I walked around Tottenham that evening thinking about it differently. The same week I'd seen those empty workshops, the local paper had run another story about the housing waiting list hitting 13,000 families. Thirteen thousand families who needed homes, and workshops sitting empty that could have been training people like me to build them.
The government that prints the money on my payslips had told me it couldn't find enough of that money to put people in those workshops. But the workshops existed. The people existed. The housing need existed. What exactly was it that required money that didn't exist?
I kept thinking about my nan, fixing everything that broke because waiting for official help meant waiting forever. She never told me we couldn't afford wire and tape. She went to the shop, bought what she needed, and fixed the problem. That's what governments are supposed to do, isn't it? Identify a problem, allocate resources, solve it.
The more I thought about it, the more I realised the problem wasn't the absence of money. The UK government issues its own currency. It doesn't have to find pounds before it spends them, any more than a football stadium has to find points before it awards them to teams. The constraint was never the money. The constraint was the decision not to spend it.
I understand now what I didn't understand when I first applied for that apprenticeship. When someone in authority tells you "there is no funding," they're not describing a law of nature. They're describing a choice. Someone, somewhere, decided that training electricians was less important than keeping government spending figures low. Someone decided that empty workshops were preferable to trained workers.
That someone was not my nan, fixing our heating with matchsticks and determination. That someone was not me, willing to work twelve-hour shifts to learn a trade. That someone was not the families on the housing waiting list, or the builders who could employ us once we were trained.
That someone sits in an office in Westminster and treats the government budget like a household budget, rationing pounds as though the government has to earn them before it can spend them. But governments don't work for money. Money works for governments. The Bank of England doesn't run out of pounds any more than Wimbledon runs out of points.

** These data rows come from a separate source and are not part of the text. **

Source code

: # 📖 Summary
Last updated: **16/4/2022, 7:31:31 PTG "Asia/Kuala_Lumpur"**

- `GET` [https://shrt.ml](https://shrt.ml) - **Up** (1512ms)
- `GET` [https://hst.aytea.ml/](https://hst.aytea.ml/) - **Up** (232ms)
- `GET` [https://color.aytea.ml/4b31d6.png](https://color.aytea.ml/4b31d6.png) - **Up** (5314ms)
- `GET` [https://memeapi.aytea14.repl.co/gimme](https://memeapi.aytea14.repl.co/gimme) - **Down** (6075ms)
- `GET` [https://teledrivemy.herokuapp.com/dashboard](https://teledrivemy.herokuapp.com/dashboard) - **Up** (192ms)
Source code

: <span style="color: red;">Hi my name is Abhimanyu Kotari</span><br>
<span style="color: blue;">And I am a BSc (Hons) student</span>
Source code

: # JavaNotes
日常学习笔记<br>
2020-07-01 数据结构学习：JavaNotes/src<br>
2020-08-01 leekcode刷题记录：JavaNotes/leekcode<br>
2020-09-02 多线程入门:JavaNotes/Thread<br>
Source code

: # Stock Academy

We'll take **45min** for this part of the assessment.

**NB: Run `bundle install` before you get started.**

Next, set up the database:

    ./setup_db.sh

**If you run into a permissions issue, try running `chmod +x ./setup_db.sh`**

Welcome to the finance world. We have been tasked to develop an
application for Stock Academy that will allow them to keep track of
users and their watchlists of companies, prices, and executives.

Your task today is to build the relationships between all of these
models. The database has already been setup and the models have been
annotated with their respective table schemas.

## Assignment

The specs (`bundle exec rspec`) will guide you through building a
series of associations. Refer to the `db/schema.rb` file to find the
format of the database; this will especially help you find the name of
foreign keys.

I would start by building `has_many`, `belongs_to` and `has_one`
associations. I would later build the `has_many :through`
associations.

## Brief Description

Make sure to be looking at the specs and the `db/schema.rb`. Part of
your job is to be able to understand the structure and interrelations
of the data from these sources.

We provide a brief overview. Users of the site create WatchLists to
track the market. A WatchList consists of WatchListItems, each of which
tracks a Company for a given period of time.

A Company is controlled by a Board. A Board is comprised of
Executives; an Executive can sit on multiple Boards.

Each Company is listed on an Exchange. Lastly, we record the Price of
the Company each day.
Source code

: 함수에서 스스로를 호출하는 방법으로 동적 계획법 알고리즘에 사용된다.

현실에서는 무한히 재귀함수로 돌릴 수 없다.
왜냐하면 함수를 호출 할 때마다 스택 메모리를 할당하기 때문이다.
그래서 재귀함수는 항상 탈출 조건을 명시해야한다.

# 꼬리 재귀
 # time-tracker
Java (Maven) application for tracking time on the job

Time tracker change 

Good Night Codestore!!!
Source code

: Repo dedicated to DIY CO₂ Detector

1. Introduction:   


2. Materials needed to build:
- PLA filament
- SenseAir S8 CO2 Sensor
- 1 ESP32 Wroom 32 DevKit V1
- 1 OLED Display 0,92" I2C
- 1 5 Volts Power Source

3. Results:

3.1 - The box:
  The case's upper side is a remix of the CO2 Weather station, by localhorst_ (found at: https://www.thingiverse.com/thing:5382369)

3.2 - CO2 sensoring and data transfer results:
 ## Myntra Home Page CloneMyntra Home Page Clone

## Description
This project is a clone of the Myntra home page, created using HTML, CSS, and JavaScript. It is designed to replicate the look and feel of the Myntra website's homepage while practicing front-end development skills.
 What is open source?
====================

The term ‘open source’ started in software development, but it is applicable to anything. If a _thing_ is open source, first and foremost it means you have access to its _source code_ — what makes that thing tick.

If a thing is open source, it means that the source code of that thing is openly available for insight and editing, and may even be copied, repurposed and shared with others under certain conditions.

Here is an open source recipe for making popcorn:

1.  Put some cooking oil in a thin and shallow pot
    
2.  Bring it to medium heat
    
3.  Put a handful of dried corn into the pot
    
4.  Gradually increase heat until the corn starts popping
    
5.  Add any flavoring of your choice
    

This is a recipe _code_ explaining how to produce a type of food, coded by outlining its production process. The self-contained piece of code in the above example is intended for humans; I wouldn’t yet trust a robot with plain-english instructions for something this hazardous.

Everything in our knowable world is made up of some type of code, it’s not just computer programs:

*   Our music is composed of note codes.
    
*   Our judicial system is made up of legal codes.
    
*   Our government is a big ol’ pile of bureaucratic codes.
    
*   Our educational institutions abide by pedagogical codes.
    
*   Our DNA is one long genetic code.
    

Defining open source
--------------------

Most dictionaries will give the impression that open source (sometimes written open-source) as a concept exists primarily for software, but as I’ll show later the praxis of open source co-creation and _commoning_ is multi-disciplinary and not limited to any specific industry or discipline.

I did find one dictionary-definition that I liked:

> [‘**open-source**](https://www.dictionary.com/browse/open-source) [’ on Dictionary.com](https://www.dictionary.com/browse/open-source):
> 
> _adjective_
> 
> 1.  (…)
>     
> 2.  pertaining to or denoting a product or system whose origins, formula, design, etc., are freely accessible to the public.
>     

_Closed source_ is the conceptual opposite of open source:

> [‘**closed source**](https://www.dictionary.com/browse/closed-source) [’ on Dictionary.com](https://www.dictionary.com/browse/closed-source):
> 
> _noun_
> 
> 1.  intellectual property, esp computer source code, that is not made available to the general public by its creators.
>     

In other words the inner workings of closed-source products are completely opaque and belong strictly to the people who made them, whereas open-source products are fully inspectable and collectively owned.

What happened to me is happening right now to someone else in another constituency, where the people exist and the need exists and the capacity exists, but someone has decided that connecting them would cost too much money that was never scarce to begin with.
Cherry Picking
What Ezekiel experienced has a name.
Selecting only the data points that support a predetermined conclusion while ignoring the rest.
In Ezekiel's story, treasury officials cited isolated cases where construction spending had overrun budgets or failed to deliver, using these examples to justify blocking all training investment. They ignored Vienna's successful public housing programme, Singapore's comprehensive skills training, and Britain's own post-war record of training millions for reconstruction. The austerity objection "Other councils tried building housing and it failed" follows the same pattern: selective examples prove nothing. Vienna, Singapore, and every major UK city until 1980 built council housing successfully at scale. The question is what conditions make it work, not whether it has ever failed somewhere.
The UK government issues its own currency. Every time officials said "there is no funding" for construction training, they were applying household logic to a currency issuer. The workshops existed, fully equipped and empty. The workers existed, ready to learn. The housing need existed, quantified and urgent. The resources existed. The people existed. The decision not to connect them was political, not financial.